Surrogate mother refuses $10,000 offer to abort baby with birth defects

A woman hired to be a surrogate mother refused to have an abortion when tests showed the unborn child would have birth defects.

Crystall Kelley, then 29, told CNN she really needed the $22,000 fee and used a surrogacy agency to meet a couple who had two frozen embryos.

Kelley told CNN the couple was attentive and caring, until an ultrasound at five months revealed something was wrong with the fetus. The ultrasound showed the baby had a cleft lip and palate, a cyst in her brain and serious heart defects, and they couldn't see a stomach or a spleen.

Doctors told Kelley and the parents the infant would need several surgeries, and only had about a 25 percent chance of having a "normal life," CNN reported.

The parents offered to pay Kelley $10,000 to have an abortion, but she was conflicted. Kelley told CNN she has always been against it, but really needed the money.

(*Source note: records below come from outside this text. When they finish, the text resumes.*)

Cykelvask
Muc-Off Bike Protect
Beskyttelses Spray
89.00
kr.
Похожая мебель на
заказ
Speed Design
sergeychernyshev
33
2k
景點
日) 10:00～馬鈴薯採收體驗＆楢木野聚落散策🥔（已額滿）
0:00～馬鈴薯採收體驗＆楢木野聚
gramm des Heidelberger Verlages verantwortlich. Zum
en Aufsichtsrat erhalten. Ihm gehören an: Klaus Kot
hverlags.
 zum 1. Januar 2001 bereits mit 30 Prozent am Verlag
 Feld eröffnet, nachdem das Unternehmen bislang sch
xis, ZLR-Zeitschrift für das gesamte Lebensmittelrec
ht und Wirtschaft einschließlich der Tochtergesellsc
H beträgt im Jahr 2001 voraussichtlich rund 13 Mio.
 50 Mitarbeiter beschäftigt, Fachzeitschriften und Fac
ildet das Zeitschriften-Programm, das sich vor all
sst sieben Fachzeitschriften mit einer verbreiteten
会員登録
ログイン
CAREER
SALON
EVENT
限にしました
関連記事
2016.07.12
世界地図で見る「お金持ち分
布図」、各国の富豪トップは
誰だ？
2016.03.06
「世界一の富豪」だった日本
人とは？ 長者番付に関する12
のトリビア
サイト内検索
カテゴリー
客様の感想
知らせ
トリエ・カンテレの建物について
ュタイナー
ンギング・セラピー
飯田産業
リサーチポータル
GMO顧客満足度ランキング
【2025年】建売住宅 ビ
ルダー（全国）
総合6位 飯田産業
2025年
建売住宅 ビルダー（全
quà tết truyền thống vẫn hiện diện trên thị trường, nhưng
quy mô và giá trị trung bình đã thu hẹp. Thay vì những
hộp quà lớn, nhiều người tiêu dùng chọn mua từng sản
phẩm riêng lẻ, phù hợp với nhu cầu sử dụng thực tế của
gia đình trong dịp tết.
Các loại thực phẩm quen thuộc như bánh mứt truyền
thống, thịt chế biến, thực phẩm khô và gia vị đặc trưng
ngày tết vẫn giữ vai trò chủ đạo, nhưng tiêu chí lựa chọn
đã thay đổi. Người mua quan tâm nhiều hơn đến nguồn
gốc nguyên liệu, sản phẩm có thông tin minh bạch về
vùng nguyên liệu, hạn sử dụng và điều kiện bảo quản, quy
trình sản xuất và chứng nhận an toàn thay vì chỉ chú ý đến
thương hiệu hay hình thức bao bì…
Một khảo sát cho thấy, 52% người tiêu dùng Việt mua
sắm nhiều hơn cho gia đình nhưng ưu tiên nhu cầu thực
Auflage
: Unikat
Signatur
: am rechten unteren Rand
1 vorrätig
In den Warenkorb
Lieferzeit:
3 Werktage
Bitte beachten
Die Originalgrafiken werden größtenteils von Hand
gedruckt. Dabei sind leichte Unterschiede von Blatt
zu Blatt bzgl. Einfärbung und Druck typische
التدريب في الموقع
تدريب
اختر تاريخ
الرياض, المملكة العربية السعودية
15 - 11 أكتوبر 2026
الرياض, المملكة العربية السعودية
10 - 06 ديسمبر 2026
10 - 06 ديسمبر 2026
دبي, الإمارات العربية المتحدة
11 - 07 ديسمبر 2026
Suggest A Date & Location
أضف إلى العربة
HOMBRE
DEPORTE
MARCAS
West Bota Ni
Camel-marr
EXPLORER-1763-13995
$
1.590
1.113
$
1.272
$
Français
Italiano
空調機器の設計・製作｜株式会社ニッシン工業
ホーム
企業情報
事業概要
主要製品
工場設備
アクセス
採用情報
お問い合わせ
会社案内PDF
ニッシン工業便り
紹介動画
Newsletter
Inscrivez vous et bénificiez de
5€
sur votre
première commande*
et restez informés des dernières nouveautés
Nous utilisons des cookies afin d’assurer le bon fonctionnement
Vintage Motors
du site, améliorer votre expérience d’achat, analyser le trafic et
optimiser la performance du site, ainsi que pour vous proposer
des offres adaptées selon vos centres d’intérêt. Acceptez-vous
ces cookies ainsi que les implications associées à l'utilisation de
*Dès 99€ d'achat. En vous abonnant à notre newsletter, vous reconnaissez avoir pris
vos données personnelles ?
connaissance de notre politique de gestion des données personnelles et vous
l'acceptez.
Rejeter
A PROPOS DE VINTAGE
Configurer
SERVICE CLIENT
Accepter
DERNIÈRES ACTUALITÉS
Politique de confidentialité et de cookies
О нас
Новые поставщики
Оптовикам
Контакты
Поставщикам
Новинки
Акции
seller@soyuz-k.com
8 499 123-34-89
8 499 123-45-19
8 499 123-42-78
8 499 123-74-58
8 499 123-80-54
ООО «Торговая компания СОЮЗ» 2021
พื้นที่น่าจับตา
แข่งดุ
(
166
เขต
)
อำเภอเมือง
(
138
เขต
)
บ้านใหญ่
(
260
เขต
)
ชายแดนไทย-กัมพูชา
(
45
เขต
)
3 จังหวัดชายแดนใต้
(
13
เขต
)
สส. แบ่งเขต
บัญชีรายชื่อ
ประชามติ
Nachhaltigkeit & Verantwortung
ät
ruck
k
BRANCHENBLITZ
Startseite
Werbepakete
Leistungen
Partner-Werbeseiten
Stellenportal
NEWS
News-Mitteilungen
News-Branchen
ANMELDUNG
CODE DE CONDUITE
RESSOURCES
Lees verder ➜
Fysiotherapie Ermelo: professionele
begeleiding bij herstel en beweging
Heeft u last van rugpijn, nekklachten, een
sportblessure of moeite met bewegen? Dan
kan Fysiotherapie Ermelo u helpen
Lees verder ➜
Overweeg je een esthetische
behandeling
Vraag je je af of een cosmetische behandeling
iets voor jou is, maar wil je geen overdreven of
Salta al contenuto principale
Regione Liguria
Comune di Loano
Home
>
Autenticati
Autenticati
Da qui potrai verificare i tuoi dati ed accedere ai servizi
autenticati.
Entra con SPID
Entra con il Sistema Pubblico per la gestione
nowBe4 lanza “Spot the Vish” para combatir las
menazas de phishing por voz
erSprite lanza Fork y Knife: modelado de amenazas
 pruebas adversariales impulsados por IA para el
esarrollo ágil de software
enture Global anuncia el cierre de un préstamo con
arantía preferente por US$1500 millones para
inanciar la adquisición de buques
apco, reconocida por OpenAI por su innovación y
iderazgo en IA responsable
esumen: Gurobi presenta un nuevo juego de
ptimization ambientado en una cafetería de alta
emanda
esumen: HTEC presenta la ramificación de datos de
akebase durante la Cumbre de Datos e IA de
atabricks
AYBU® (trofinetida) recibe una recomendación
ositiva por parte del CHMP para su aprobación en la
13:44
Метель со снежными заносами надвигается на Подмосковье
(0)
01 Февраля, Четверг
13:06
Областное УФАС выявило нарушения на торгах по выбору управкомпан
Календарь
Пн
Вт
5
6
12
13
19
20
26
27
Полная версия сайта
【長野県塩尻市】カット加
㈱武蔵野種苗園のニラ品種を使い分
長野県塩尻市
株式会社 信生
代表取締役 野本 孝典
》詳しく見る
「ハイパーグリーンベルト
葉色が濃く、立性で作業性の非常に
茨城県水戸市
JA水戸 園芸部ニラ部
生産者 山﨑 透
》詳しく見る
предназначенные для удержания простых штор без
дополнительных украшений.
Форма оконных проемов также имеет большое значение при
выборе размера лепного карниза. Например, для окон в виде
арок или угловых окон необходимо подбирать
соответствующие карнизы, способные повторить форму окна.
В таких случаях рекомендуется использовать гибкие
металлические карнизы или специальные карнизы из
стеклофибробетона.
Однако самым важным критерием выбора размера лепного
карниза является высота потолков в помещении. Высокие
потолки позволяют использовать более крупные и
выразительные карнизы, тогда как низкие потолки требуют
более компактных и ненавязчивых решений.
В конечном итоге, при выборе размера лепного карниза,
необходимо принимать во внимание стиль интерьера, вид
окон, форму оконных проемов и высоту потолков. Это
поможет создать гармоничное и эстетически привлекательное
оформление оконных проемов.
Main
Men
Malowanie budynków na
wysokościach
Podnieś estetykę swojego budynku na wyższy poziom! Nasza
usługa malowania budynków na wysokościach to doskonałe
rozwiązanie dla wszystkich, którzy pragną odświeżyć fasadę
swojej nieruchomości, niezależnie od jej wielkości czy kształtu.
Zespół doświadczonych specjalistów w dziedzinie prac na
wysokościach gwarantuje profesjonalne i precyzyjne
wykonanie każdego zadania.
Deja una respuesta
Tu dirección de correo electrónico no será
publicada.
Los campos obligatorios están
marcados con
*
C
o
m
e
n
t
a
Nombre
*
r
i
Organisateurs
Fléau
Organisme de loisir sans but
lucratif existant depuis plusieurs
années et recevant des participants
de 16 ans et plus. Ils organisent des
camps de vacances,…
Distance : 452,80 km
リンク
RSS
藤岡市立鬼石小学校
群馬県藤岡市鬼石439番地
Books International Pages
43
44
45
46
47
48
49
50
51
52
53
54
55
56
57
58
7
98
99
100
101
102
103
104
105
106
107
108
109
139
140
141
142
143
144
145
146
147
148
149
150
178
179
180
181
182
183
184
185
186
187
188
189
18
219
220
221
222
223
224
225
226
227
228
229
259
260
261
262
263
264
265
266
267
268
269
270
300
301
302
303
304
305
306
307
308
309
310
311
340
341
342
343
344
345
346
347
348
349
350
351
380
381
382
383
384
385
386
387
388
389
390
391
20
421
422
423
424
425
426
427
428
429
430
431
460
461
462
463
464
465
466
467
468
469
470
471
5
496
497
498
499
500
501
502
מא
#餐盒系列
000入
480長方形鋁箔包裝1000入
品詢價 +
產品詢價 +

According to an affidavit filed in Connecticut Superior Court, after Kelley refused the abortion, the parents announced plans to exercise their legal right to take custody of their child -- and then surrender her under Connecticut's Safe Haven Act for Newborns.

Instead, in her seventh month of pregnancy, Kelley left for Michigan, where she, not the genetic parents, would be considered the baby's legal mother. There, Kelly found a couple to adopt the child.

But the fight wasn't over -- about one month before the due date, the parents filed for parental rights. The legal papers contained a stunning admission -- the wife was not the baby's genetic mother -- the couple had used an anonymous egg donor.

When the baby was born, doctors quickly got her breathing on her own, and she cried and moved normally, CNN reported.

Kelley's name went on the birth certificate.

A few weeks later, Kelly reached a compromise with the couple.

The father agreed to give up his paternal rights as long as he and his wife could stay in contact with the adoptive family.

"They do care about her well-being. They do care about how she's doing," the adoptive mother told CNN.

CNN reported it made several unsuccessful attempts to contact the couple by phone and e-mail.